If you’ve been following Fiat Chrysler Automobiles’ monthly sales reports for, say, the past year-and-a-half or so, you may not have the most favorable impression of how the company is performing.
All kinds of red numbers here, red numbers there. Month after month of sales declines – 16 straight of them in fact. Yeah, things can’t be that good, right?
Or can they?
Well, according to the company’s stock, as well as the opinions of all those who watch things like that, they actually are pretty good - and trending upwards.
FCA not only had the auto industry’s best performing stock in 2017 (96.4 percent growth), the automaker has also seen its value increase over 22 percent just in the past week. Thursday alone the stock jumped seven percent.
Not only that, but FCA Thursday announced plans to invest more than $1 billion towards modernizing its Warren, Michigan, Truck Assembly plant in order to produce next-generation Ram Heavy Duty trucks, as well as to expand the Jeep product line in preparation for the Wagoneer and Grand Wagoneer. Currently, the automaker is making the Ram trucks in Mexico, but said it will be moving the line entirely into Warren over the next two years, which is also expected to add around 2,500 jobs.
Plus, the company is shelling out special $2,000 bonus payments to about 60,000 hourly employees which, FCA said, is a direct result from the passage of U.S tax reform legislation late last year.
“These announcements reflect our ongoing commitment to our U.S. manufacturing footprint and the dedicated employees who have contributed to FCA's success,” said FCA’s CEO Sergio Marchionne in a statement. “It is only proper that our employees share in the savings generated by tax reform and that we openly acknowledge the resulting improvement in the U.S. business environment by investing in our industrial footprint accordingly.”
The investments announced Thursday will be in addition to plans FCA unveiled last January when it said it would spend $1 billion at Warren Truck and in Toledo, as well as Illinois, to expand Jeep production.
The company said it has invested $10 billion overall in its U.S. manufacturing operations since June 2009.
That increased Jeep production into 2018, Wall Street broker Morgan Stanley believes, is the major reason for FCA’s current stock explosion despite nearly a year-and-a-half of sales declines.
"2018 will feature a number of operational and financial milestones that can accelerate investor appreciation of the commercial power of the Jeep brand in a way that can potentially drive very positive share price movements," Morgan Stanley analysts said in their report.
Morgan Stanley estimates that Jeep could make up nearly 70 percent of FCA’s profit this year, thanks to expected demand for a newly introduced Jeep Wrangler, as well as anticipation for the next generation Jeep Scrambler truck and redesigned Jeep Cherokee. In addition, Jeep’s high profit Grand Cherokee vehicle is already a proven success, with 2017 sales finishing 13 percent higher than 2016, while FCA’s reworked Compass displayed tremendous growth following its August release.

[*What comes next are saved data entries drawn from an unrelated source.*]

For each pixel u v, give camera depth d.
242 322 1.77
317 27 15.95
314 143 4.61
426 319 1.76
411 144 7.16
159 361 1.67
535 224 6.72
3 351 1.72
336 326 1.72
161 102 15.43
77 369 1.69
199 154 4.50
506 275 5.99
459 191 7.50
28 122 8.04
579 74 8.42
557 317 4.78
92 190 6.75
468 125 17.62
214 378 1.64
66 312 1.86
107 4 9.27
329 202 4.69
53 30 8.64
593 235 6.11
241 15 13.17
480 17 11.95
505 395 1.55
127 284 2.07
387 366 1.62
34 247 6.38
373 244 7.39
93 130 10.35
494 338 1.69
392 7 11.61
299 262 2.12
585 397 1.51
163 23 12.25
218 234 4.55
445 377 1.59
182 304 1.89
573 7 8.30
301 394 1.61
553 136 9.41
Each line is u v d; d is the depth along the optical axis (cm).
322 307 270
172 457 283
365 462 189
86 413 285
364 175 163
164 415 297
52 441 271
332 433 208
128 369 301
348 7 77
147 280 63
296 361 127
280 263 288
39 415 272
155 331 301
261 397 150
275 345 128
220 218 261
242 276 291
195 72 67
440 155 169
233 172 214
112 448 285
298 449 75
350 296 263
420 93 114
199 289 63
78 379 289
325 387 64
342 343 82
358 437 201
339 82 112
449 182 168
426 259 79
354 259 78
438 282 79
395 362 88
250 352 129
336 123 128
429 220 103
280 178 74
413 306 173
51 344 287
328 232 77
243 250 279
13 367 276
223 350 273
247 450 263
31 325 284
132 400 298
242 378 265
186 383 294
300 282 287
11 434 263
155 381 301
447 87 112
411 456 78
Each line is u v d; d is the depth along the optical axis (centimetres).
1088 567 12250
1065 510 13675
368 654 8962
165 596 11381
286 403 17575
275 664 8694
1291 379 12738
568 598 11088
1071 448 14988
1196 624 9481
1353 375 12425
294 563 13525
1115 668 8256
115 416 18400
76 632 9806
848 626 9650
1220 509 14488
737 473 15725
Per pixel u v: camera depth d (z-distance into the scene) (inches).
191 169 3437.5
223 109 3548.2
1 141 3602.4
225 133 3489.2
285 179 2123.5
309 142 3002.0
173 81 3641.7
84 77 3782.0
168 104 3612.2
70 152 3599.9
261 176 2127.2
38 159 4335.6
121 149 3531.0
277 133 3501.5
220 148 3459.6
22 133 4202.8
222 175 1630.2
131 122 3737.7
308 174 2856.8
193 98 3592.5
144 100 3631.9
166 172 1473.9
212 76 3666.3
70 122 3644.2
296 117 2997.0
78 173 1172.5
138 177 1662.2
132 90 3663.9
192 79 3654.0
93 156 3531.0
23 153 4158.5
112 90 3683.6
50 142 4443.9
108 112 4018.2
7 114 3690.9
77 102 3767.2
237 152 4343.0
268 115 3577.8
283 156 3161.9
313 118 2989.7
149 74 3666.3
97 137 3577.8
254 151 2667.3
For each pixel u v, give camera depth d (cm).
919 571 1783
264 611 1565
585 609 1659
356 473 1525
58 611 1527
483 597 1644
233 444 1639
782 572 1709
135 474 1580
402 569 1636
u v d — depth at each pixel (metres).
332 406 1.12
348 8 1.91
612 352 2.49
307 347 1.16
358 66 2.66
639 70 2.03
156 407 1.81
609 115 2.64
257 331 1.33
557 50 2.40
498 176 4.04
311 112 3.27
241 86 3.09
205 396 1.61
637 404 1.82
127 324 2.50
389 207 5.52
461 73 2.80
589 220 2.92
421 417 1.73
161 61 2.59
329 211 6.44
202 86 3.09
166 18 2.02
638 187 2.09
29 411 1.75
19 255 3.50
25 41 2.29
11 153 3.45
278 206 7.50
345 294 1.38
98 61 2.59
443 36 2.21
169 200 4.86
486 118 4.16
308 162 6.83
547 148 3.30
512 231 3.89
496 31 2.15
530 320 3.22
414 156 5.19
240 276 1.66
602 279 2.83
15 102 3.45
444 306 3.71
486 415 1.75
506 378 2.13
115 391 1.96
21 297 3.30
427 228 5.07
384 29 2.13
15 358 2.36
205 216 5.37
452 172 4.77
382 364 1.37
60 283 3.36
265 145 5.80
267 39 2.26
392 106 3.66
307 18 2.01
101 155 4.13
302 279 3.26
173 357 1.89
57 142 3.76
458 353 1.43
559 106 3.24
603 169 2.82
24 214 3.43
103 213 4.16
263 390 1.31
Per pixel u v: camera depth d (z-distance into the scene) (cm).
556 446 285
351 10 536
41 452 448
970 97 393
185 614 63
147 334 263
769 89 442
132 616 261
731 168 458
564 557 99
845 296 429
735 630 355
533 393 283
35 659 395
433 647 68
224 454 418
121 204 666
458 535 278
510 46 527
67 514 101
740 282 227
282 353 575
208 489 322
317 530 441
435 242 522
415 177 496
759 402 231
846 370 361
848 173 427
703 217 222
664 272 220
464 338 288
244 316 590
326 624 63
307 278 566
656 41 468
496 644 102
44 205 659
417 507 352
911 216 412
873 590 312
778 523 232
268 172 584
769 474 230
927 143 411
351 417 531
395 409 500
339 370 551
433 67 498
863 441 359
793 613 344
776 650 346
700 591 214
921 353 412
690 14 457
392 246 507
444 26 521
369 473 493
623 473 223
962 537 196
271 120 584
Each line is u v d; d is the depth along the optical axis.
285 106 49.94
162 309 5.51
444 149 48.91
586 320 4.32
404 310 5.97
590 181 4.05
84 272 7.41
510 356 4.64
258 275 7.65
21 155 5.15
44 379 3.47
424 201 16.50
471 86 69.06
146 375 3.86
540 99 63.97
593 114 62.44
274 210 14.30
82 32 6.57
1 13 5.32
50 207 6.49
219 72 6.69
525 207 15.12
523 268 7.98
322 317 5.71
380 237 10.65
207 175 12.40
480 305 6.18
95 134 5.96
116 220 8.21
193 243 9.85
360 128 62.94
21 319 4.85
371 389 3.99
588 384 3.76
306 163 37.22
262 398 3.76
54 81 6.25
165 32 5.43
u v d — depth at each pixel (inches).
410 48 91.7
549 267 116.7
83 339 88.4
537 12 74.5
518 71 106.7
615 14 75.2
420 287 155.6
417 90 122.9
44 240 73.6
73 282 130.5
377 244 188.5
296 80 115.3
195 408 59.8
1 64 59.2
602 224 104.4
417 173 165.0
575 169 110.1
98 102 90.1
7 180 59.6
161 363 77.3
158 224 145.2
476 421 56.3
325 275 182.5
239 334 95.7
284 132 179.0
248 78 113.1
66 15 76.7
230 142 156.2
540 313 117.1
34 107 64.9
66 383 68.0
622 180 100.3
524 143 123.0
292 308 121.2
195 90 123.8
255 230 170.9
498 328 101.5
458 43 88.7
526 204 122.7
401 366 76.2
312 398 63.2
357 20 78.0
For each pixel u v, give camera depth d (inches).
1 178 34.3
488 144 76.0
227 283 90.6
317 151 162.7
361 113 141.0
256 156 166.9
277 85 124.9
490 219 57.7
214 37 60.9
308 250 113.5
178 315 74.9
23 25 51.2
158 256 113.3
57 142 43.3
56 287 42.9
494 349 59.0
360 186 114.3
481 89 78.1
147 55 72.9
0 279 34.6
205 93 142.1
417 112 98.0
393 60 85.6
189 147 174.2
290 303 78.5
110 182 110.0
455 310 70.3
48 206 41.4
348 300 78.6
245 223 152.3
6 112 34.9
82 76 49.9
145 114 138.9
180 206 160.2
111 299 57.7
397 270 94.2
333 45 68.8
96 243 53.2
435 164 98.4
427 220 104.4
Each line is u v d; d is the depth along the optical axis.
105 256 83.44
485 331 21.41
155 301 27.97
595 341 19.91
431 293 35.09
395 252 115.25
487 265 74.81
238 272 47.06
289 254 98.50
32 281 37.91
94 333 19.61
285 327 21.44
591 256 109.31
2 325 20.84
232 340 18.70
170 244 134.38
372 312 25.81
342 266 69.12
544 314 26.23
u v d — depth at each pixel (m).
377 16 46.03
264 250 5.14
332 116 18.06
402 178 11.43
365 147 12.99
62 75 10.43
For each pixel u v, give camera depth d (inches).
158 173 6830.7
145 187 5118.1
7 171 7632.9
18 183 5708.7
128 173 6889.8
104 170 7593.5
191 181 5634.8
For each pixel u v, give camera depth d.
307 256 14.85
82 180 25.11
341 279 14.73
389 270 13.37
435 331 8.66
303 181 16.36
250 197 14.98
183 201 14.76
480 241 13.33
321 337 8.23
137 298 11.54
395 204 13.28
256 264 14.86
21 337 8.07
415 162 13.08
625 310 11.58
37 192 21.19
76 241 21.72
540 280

FCA did not comment on the report, but has said previously its goal is to sell at least two million Jeeps worldwide in 2018. The company pushed out 1.2 million Jeep vehicles in 2015, and upped the total to 1.4 million in 2016.
While hitting that two million target may be optimistic, the expected strong Jeep demand, as well as dealerships flush with product because of the brand’s production expansion, could get that final total close to expectations.
Another factor bumping investor confidence in FCA, ironically, is the same thing that hurt 2017 sales – namely the pullback in fleet vehicle sales and discontinuation of several sedan models.
The decision to reduce fleet sales was made by FCA in order to boost vehicle residual value throughout its lineup, and the company ended 2017 with higher-profit retail sales making up about 88 percent of the automaker’s total volume – the largest percentage since Chrysler emerged from bankruptcy in 2009.
Similarly, FCA’s plan to stop sedan production – namely the Dodge Dart and Chrysler 200 – definitely took a toll on total vehicles sold in 2017, but killing off those units allowed FCA to focus on improving output of Cherokee, Grand Cherokee, Ram pickup and Wrangler.
This focus on Jeep should allow FCA to break its monthly sales losing streak sooner, rather than later, as the brand looks well positioned into 2018.